Because of Bob Bryan’s absence for much of this year, with whom he and his brother have won 16 Grand Slam crowns together – including five U.S. Open titles – Mike Bryan has partnered with Sock and they’ve won both Wimbledon and the U.S. Open this summer. Next, they are expected to play doubles together next week when the United States faces Croatia in a a Davis Cup World Group semifinal tie.

As Sock explained, “When I got the call from Mike right before Wimbledon to play, it was a very quick yes to play with one half of the greatest team of all time.” 

In the championship match, the No. 3 seeds Bryan and Sock combined to hit 36 winners with many of them contributed from Sock’s powerful forehand. Three service breaks in the final set helped put away the victory and title for Bryan and Sock. The championship match was decided in 1 hour and 14 minutes.

Among the milestones set by Bryan and Sock:

• First team to win Wimbledon and the U.S. Open in the same year since Jonas Bjorkman and Todd Woodbridge in 2003.

• First team to win consecutive Grand Slam crowns since the Bryans swept all four majors, beginning with the 2012 U.S. Open through the 2013 Wimbledon.

• At 40 years and 4 months, Bryan is now the oldest Grand Slam doubles champion in the Open Era, surpassing Leander Paes of India, who was 40 years and 2 months when he won the 2013 U.S. Open.

• Sock is now 4–0 in Grand Slam doubles finals. He also won the 2014 Wimbledon doubles title with Vasek Pospisil of Canada and the 2011 U.S. Open mixed doubles title with Melanie Oudin of the United States.

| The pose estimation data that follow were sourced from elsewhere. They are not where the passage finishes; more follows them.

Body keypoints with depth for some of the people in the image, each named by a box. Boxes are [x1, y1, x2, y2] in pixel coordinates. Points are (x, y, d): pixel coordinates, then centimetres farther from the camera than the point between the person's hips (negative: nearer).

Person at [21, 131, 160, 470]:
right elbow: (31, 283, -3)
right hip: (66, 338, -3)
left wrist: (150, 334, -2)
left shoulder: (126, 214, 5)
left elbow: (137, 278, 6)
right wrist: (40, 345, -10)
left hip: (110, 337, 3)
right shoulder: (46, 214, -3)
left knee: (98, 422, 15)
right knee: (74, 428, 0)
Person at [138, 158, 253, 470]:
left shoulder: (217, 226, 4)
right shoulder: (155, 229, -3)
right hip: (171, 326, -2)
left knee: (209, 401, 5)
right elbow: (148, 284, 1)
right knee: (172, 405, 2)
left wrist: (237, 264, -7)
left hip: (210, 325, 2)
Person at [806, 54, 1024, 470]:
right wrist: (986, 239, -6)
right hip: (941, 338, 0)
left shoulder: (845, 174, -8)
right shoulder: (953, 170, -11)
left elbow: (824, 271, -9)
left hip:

What they’re saying about Serena and Osaka

Here’s a sampling of opinion about Serena Williams and Naomi Osaka, who will play for the U.S. Open women’s singles title Saturday afternoon:

• During her post-match press conference following her semifinal win Thursday night, Serena Williams was put on the spot by the USTA’s #NetGeneration KidCasters, who asked if a goat is Serena’s favorite animal. She responded: “After today’s win, I would say my favorite animal is either a dog or a tiger. It’s always been that. I love dogs. I love tigers because they fight, they’re tenacious and they’re beautiful and majestic. After tonight, I would say that the word GOAT (as in Greatest Of All Time) means a lot to me. They’ve been using it a lot with me and Roger (Federer) … Rafa and a lot of people. I’m just happy to be a part of the conversation.”

• Martina Navratilova, Hall of Famer and Tennis Channel analyst, on Naomi Osaka’s semifinal win over Madison Keys : “You’ve got to give her credit. She played so well and such poised tennis. She held her nerves so well. She never waivered. … She played such outstanding tennis.”

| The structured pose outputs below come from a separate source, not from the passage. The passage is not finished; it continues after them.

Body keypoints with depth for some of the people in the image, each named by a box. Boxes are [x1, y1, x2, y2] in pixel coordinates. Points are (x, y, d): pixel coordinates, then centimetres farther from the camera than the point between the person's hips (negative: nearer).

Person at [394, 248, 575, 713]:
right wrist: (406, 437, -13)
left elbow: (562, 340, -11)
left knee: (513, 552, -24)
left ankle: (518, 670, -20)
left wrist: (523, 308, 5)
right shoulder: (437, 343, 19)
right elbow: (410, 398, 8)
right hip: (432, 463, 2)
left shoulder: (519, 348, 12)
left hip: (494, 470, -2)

• David Law, BBC5 Live commentator and co-host of The Tennis Podcast, on Serena Williams: “What was absolute clear from the third game … did Serena Williams adapt after those first two games or did she have this pre-ordained plan to get to the net? I’ve never seen Serena Williams at the net as much as she was tonight. She went there 24 times and won 20 points. … She was so good at it.”